The survey of 200 senior executives paints a more positive outlook than the very muted picture of twelve months ago, with growth expected in all markets and across all sectors and sizes of companies.
This will be coupled with investment in new capacity in the UK. Two fifths of companies said they plan to invest moderately in the UK, with a further fifth saying their investment would be significant. Overseas, one third of large firms plan to invest compared to a fifth of SMEs.
But the EEF warns if investment pick up is further delayed there will be consequences for both supply chain capacity and growth across the wider economy; a downside scenario that policy makers must not lose sight of in the year ahead.

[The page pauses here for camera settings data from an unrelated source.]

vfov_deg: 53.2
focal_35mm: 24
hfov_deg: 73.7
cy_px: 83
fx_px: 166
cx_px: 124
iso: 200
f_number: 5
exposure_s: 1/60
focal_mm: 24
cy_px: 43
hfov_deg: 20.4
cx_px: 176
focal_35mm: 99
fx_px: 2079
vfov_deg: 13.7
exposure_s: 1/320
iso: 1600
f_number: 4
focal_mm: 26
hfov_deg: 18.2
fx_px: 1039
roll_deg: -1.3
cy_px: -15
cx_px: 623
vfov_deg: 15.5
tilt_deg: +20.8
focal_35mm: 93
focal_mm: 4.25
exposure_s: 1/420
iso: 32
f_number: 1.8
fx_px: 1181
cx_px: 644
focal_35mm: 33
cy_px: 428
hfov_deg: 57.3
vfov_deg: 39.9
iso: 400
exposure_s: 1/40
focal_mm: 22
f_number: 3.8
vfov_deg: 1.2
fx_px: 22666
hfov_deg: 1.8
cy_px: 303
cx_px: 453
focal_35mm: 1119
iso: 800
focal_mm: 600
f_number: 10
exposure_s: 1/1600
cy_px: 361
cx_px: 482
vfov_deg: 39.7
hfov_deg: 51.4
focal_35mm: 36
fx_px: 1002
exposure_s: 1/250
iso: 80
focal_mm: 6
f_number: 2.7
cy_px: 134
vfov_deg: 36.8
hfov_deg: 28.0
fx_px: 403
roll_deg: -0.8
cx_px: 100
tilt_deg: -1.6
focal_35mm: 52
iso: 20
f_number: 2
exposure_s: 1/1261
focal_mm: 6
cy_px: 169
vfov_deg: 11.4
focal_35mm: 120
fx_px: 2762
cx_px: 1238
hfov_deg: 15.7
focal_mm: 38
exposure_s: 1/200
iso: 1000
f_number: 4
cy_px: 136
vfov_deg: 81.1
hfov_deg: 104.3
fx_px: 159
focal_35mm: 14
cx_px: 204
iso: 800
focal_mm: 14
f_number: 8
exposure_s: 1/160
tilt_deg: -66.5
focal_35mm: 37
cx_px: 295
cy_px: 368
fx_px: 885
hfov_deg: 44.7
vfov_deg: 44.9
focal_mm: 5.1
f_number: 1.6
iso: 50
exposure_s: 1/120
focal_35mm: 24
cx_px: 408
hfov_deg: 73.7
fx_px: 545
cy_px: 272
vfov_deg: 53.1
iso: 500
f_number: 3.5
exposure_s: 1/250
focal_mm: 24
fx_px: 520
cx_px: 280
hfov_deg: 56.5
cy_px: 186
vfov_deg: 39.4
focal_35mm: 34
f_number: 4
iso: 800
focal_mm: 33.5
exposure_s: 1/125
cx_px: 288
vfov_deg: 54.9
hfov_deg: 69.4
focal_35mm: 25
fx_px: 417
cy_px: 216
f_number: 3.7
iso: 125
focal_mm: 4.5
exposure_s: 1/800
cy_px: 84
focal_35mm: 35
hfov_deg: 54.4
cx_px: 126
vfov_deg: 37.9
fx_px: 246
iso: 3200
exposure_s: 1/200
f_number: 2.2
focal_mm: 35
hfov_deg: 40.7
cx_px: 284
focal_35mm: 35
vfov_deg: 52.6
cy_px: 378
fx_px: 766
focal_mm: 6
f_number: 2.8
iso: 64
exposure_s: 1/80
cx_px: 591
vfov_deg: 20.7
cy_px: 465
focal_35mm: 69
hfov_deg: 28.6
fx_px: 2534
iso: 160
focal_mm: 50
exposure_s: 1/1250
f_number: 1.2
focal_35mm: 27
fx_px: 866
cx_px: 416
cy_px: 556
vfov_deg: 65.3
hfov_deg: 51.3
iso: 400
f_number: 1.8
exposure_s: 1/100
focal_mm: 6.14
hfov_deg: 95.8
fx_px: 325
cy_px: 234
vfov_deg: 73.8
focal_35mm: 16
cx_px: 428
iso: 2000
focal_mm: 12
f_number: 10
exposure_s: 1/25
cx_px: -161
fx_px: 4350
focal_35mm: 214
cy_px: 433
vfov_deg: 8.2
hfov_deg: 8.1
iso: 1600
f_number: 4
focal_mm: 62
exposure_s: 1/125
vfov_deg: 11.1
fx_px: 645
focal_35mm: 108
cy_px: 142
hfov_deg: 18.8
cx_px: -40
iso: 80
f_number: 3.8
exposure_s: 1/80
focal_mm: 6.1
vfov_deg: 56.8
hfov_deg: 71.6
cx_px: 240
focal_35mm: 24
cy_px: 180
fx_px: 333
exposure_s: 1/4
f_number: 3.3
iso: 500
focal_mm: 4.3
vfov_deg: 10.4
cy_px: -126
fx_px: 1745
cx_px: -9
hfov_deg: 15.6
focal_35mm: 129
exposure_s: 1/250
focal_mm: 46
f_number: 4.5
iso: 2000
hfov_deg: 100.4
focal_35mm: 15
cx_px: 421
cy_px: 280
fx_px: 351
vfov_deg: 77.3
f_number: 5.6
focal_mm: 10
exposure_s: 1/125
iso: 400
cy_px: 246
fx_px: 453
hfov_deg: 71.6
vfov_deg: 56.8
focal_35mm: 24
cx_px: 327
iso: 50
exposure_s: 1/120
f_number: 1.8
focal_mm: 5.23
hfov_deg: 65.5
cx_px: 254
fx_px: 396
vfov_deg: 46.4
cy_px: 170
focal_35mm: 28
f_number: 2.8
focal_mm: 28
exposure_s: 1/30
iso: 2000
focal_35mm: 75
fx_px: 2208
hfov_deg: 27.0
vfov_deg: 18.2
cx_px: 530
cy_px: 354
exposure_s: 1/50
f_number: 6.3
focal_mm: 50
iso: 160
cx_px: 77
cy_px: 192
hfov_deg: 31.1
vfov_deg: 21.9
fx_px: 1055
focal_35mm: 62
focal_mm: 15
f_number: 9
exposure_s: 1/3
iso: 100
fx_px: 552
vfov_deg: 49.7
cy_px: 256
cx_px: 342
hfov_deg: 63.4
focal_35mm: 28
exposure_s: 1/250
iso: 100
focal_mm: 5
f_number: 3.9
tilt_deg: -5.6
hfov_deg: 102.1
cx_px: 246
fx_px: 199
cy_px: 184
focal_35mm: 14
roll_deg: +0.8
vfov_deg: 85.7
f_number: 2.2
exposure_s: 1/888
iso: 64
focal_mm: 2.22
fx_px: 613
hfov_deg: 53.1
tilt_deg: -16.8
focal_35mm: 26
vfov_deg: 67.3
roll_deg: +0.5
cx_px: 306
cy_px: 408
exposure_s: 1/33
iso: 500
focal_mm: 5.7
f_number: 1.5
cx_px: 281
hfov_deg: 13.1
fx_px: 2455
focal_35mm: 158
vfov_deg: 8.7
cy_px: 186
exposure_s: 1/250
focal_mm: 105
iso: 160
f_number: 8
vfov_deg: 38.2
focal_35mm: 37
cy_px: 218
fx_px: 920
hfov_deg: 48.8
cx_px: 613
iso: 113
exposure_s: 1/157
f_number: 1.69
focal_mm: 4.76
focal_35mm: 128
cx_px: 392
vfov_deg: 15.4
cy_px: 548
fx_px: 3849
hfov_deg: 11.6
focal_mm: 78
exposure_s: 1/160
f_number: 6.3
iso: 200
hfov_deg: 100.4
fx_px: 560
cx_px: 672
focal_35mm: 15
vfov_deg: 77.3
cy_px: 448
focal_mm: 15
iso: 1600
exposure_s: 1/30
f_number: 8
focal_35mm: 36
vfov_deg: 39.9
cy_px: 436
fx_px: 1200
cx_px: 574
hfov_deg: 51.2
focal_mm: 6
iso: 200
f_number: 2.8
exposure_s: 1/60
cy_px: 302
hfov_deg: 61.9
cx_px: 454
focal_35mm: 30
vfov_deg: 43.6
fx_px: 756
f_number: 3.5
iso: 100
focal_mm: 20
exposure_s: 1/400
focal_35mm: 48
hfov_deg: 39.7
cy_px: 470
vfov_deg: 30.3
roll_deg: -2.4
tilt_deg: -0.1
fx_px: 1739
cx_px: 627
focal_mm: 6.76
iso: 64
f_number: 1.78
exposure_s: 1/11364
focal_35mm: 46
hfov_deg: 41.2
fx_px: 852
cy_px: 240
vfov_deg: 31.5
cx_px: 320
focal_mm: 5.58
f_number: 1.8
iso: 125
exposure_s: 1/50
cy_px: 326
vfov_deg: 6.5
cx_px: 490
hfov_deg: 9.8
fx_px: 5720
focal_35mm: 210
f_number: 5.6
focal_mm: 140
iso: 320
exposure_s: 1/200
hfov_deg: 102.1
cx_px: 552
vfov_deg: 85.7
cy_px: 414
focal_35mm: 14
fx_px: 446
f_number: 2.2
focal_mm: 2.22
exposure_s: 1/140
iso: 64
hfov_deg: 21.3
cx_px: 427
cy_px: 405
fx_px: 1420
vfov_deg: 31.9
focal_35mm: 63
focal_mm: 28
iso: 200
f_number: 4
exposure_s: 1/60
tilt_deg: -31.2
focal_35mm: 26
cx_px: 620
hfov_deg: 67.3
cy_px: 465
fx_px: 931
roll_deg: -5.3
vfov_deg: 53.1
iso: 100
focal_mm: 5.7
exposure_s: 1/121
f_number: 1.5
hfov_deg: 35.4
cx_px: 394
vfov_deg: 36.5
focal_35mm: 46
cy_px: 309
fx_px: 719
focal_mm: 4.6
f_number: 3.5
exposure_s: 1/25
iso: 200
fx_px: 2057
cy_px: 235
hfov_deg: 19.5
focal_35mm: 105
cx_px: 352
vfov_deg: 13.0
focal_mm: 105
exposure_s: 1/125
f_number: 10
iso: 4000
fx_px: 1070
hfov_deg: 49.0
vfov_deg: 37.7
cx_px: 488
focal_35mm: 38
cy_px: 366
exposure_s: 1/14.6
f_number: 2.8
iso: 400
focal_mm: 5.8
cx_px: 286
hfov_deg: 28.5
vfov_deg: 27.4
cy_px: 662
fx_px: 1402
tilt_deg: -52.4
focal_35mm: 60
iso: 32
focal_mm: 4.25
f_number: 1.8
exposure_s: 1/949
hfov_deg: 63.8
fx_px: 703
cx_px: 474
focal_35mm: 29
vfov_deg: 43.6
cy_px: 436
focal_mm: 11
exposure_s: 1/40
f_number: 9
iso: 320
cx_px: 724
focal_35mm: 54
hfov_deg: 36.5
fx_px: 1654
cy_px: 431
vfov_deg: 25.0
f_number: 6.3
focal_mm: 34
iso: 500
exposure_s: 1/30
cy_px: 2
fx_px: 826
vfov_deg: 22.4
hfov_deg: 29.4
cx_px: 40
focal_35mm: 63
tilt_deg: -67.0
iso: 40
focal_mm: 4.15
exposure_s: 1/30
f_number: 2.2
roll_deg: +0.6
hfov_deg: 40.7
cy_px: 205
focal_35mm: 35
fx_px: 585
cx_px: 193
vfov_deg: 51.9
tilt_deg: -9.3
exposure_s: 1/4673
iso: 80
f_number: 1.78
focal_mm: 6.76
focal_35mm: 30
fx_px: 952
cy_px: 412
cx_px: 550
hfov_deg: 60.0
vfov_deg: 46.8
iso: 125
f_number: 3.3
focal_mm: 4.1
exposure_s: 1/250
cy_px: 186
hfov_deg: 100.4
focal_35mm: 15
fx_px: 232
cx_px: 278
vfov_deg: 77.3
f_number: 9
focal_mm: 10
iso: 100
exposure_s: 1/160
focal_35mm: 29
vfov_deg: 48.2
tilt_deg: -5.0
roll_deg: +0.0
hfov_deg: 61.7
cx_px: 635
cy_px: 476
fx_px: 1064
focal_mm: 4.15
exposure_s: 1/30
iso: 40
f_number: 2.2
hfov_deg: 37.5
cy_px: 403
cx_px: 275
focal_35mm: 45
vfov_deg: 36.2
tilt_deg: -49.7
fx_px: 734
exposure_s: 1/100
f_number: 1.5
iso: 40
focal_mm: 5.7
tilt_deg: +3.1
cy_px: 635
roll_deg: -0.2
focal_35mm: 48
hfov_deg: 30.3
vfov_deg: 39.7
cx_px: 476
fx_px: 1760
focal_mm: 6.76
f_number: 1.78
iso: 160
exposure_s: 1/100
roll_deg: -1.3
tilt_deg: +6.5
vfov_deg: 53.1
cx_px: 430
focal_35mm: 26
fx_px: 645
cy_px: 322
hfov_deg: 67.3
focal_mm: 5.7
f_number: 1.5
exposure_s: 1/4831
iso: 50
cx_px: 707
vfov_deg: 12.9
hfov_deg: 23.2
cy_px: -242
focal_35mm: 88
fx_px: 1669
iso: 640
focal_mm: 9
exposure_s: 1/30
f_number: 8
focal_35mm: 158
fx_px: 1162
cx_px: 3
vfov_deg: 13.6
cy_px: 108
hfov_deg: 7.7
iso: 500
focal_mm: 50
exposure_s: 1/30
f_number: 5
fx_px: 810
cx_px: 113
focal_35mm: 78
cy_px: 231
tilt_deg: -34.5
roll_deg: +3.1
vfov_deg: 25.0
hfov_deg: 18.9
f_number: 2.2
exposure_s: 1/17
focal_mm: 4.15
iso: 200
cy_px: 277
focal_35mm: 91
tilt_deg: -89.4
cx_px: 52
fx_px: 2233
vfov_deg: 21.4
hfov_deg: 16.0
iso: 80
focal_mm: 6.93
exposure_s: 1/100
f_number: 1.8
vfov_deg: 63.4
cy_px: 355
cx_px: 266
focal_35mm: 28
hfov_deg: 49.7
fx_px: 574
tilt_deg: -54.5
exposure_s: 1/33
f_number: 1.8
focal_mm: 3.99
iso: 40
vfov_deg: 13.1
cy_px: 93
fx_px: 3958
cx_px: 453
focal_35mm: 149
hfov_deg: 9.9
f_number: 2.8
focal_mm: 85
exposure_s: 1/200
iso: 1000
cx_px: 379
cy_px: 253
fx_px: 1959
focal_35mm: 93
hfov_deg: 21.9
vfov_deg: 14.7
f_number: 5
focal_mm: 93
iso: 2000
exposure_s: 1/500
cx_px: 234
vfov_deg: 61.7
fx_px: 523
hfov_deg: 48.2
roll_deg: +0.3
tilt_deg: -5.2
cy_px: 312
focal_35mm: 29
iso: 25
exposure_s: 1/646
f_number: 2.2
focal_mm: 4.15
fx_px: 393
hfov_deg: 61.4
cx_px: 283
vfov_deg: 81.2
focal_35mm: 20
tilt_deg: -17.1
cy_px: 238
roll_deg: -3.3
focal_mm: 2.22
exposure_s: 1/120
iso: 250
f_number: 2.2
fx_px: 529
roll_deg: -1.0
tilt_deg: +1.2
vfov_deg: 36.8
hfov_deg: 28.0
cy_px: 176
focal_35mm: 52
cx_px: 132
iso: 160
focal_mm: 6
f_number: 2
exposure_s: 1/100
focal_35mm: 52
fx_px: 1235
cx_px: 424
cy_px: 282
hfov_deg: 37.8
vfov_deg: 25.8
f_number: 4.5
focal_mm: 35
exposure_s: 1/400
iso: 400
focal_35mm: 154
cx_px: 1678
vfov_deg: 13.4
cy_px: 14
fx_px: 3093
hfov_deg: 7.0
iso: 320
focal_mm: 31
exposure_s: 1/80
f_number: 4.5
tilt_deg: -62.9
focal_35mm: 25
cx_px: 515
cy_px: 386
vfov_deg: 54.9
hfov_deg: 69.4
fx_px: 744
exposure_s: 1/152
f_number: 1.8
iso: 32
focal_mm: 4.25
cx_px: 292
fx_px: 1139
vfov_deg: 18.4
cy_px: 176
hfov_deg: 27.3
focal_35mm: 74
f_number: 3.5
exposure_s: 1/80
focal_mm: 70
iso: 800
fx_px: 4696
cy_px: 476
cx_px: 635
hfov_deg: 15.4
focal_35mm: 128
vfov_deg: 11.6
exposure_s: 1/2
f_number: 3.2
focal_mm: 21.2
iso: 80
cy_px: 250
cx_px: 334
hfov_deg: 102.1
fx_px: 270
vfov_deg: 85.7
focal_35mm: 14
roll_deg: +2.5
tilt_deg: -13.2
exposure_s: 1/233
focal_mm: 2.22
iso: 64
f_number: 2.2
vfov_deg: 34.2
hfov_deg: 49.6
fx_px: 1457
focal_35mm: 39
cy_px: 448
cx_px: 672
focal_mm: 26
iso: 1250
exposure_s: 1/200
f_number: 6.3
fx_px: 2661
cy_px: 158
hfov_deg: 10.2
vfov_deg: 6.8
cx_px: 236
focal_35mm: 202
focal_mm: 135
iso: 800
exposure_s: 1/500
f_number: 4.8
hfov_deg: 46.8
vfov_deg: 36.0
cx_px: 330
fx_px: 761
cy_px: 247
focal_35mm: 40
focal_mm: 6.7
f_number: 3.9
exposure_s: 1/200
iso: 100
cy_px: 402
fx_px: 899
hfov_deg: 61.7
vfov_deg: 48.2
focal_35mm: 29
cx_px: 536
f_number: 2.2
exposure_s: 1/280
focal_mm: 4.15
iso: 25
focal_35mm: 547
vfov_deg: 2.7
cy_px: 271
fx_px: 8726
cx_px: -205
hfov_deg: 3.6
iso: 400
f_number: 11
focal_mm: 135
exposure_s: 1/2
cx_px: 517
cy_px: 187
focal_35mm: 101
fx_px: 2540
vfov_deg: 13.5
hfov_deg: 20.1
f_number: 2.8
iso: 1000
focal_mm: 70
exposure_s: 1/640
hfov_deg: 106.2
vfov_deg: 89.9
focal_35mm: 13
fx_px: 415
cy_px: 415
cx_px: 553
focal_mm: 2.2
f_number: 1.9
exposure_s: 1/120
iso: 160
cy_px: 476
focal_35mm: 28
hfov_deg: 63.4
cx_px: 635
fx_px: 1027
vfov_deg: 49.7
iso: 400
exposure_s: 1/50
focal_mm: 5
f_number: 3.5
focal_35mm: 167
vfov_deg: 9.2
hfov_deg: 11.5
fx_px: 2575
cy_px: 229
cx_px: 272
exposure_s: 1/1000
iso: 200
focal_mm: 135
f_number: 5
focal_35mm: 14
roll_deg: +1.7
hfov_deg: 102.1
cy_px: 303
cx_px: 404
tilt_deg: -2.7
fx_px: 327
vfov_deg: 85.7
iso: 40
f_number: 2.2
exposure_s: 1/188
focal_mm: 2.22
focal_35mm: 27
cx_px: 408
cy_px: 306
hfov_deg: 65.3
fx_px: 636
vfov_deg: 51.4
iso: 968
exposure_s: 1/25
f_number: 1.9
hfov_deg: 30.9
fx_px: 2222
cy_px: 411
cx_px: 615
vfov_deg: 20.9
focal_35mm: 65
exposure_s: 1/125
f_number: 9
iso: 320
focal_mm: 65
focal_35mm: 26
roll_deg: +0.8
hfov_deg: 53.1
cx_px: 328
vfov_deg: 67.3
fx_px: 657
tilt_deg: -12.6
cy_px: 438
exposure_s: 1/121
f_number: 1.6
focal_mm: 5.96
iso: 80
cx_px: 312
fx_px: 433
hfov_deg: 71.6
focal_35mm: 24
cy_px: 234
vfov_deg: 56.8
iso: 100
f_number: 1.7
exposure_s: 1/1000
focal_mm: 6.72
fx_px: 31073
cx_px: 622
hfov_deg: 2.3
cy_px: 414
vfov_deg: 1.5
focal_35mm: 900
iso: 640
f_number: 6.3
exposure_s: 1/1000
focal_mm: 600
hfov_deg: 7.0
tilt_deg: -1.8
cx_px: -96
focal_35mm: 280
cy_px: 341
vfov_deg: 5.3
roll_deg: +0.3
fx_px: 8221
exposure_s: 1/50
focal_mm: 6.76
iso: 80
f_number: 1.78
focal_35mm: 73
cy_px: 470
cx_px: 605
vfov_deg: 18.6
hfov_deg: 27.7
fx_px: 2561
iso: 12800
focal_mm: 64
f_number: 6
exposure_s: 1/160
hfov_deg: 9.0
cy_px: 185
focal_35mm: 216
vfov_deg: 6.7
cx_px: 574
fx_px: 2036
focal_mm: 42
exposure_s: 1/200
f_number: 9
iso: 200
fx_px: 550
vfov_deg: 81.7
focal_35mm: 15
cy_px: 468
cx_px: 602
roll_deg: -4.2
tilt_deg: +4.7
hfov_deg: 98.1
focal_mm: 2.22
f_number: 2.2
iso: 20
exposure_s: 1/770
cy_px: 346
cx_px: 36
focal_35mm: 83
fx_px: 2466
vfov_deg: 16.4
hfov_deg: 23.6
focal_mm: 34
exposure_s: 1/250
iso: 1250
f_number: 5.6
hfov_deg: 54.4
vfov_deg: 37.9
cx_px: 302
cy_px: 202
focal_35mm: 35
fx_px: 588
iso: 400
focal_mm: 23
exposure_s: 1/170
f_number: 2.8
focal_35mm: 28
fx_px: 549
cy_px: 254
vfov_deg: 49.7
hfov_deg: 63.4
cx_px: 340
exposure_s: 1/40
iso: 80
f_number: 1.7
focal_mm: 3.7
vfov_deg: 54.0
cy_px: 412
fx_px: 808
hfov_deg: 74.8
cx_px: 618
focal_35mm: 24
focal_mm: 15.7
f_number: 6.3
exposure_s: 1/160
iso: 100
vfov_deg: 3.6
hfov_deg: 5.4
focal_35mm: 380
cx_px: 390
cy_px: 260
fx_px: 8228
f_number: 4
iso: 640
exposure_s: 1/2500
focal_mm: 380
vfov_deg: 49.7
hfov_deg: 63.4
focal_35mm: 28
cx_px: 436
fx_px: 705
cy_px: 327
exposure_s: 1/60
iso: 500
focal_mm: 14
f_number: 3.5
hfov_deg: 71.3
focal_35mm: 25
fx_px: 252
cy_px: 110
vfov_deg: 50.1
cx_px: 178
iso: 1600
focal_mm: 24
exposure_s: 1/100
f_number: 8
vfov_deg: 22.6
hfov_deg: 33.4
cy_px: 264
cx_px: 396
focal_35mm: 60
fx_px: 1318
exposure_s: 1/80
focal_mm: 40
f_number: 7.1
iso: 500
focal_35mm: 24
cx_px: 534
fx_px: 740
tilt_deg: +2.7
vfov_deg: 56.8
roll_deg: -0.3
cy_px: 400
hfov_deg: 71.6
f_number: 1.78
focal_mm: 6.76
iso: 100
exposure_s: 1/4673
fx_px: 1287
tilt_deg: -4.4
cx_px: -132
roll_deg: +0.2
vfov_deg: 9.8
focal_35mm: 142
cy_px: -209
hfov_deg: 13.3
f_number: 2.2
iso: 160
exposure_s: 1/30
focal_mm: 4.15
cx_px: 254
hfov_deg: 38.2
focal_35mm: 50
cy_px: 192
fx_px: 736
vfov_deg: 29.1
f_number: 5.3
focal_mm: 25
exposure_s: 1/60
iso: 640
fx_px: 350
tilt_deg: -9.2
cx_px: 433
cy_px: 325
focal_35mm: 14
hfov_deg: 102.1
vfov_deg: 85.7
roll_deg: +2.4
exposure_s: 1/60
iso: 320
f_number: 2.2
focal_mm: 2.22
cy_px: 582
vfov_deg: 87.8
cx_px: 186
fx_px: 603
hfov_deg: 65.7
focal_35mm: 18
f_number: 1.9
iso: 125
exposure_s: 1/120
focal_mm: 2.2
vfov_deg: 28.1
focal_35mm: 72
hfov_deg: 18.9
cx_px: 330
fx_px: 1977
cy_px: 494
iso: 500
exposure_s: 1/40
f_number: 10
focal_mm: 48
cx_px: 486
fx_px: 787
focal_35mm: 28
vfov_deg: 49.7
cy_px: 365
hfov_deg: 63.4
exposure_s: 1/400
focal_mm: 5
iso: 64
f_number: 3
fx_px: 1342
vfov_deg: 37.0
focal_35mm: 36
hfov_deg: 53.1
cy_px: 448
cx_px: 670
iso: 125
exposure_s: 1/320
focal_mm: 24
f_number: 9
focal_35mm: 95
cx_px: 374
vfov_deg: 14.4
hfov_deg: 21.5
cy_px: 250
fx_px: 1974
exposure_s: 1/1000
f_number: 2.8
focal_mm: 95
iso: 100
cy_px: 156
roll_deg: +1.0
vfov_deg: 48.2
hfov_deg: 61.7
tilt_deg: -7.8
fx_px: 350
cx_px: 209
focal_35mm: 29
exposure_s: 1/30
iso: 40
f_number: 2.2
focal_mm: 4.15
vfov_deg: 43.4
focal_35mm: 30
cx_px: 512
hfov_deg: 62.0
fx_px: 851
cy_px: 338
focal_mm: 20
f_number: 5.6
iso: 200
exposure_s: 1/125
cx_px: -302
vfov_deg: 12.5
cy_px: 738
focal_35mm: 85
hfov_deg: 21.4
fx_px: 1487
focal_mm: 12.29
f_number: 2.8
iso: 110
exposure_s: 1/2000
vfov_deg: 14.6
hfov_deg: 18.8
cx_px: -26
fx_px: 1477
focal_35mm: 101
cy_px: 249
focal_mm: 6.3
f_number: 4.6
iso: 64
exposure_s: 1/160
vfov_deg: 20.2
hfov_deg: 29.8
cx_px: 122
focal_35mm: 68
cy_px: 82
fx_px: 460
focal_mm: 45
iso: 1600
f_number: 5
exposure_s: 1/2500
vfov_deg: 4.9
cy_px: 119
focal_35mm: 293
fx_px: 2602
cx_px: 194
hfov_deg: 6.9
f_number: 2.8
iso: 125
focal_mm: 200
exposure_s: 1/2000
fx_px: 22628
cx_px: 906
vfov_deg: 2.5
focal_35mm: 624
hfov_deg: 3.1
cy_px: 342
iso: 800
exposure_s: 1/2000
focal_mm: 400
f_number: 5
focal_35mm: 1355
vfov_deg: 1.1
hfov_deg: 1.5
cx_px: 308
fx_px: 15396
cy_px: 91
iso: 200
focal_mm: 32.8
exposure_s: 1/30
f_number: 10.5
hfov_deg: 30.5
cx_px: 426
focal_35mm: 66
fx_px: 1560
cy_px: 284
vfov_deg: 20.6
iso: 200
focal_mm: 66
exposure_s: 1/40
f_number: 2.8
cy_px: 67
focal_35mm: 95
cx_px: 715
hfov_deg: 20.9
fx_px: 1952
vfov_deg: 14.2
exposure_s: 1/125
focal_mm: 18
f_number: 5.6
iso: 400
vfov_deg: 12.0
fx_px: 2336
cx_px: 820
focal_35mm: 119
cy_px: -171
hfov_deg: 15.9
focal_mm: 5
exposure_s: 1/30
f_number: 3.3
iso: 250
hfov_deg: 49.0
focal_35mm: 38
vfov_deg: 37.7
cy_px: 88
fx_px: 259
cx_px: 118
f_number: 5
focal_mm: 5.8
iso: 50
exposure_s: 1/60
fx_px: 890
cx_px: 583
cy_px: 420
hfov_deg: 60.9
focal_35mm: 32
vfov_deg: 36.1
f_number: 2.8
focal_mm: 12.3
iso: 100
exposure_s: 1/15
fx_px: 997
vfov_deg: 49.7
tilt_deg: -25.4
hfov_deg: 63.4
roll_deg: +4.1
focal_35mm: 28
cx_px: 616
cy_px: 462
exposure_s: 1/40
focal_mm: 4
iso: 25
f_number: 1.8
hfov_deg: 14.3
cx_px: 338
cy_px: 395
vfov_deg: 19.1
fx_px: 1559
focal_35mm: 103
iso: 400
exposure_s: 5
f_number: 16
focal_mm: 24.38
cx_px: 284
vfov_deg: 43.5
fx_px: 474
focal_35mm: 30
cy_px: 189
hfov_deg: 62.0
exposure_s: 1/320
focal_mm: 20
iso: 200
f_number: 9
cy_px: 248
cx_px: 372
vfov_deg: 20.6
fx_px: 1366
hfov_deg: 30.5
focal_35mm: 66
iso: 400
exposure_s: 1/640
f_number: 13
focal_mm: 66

Topping the list of strategies for manufacturers in the year ahead are actions to improve productivity, greater supply chain collaboration, strong communication with employees and increased overseas marketing efforts. All of which will support growth plans and help to mitigate any emerging risks.
Terry Scuoler, chief executive of EEF said: "Manufacturers are telling us they expect to make a greater contribution to growth, investment and jobs this year. Innovation, energy and diversifying into new supply chain remain key opportunities but the UK and the eurozone are also looking better. However, global uncertainty and rising energy costs pose significant risks and, the challenge for industry and government this year will be to get industry’s investment plans over the line."
Mark Stephens, Deputy CEO and Group Commercial Director at Aldermore, added: "At Aldermore we work closely with manufacturing clients across the country and are seeing first-hand what the findings of this report suggests. Clients are certainly more positive about the future of their businesses than this time 12 months ago, with a determination to capitalise on an improving UK market and to secure more business in new export markets.”
According to the survey 70% of companies expect the UK economy to improve in the next year, with a similar number (62%) expecting manufacturing prospects to improve. This is mirrored in the outlook for the global economy where 57% of companies expect an improvement. However, the perception of global risk is highlighted by the fact just 3% of companies expect this improvement to be significant.
A range of specific risks were also identified with rising input costs being the largest (61%) of whom a third said it was their most significant. This reflects the impact of rising energy costs in particular although pay pressures, a factor not seen for many years, were also identified as a risk by a quarter of companies.
Almost the same number reported ‘insufficient supply chain capacity’ as a risk, reflecting the hollowing out of the UK supply base and the need to build it back again, a key factor in encouraging inward investment in sectors such as automotive and aerospace. However, half of companies said they planned to work more closely with their suppliers in order to address this risk.